Central Bank keeps inflation forecast unchanged for 2024

ANKARA
Central Bank keeps inflation forecast unchanged for 2024

The Central Bank has kept its year-end inflation forecasts for 2024, 2025 and 2026 unchanged, vowing to maintain its cautious stance in monetary policy.

The bank projects that inflation will fall to 38 percent at the end of 2024, while its forecasts for 2025 and 2026 are 14 percent and 9 percent, respectively.

Annual inflation cooled from 71.6 percent in June to a nine-month low of 61.78 percent in July, with consumer prices advancing 3.23 percent monthly.

The bank targets inflation to stabilize at 5 percent in the medium term.

“We will maintain the tight monetary policy stance until a significant and sustained decline in the underlying trend of monthly inflation is achieved,” Governor Fatih Karahan said on Aug. 8 at a briefing on the bank’s Inflation Report in Ankara.

In the third quarter of the year, inflation will decline significantly, Karahan said.

He noted that the disinflation process began in June, saying that the bank will continue to do whatever is necessary to bring inflation down in line with its intermediate targets.

The bank’s decisive monetary policy stance will support the downtrend in the monthly underlying inflation amid the rebalancing in domestic demand, the real appreciation in the Turkish Lira and the improvement in inflation expectations, according to the governor.

Convergence of inflation expectations to the forecast range is of critical importance for disinflation, Karahan stressed.

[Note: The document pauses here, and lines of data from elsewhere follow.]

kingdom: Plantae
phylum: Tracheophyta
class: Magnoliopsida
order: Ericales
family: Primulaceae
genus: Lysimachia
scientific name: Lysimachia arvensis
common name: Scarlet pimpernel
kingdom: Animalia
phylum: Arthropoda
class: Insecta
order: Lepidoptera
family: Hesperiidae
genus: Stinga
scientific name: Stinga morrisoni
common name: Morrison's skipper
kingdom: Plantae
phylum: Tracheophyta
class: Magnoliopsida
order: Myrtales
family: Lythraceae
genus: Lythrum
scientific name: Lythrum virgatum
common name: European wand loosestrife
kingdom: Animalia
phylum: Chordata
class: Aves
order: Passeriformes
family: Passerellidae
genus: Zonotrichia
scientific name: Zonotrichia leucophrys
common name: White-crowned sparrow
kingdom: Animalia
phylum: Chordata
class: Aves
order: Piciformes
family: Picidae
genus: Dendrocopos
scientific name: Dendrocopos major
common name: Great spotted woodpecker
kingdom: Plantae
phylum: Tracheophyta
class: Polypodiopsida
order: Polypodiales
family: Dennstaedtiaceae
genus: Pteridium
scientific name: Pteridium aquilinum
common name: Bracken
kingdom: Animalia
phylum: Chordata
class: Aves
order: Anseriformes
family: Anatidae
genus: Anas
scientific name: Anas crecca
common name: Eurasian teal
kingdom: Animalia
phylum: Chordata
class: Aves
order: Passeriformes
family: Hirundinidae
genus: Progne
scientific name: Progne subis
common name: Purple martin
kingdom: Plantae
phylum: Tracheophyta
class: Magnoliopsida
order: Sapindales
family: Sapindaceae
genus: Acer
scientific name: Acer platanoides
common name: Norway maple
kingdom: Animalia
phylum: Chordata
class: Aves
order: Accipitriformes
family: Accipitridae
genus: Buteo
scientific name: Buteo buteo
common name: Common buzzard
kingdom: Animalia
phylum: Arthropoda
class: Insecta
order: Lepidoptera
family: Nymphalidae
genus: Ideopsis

“With our tight monetary policy stance, we are committed to ensuring that expectations are formed so as to contribute to the disinflation process,” he said.

 Demand conditions

The rebalancing in demand will continue and further strengthen, Karahan noted, adding that thanks to this rebalancing, the current account deficit continues to decline.

“We assess domestic demand to have slowed down in the second quarter, albeit still remaining at an inflationary level,” he said.

The bank’s monetary policy stance and macroprudential framework will ensure deposit rates remain at levels that will sustain the transition to Turkish Lira and boost savings, according to the governor.

"They closely monitor and assess liquidity conditions by considering prospective developments, and they will continue to effectively implement sterilization by expanding our toolset whenever needed," Karahan stressed.

“Recent developments in loan growth confirm that financial conditions are tight enough to support the disinflation process,” he said.

“As of July 31, we reduced the Central Bank’s outstanding swap balance with local banks to zero,” he added.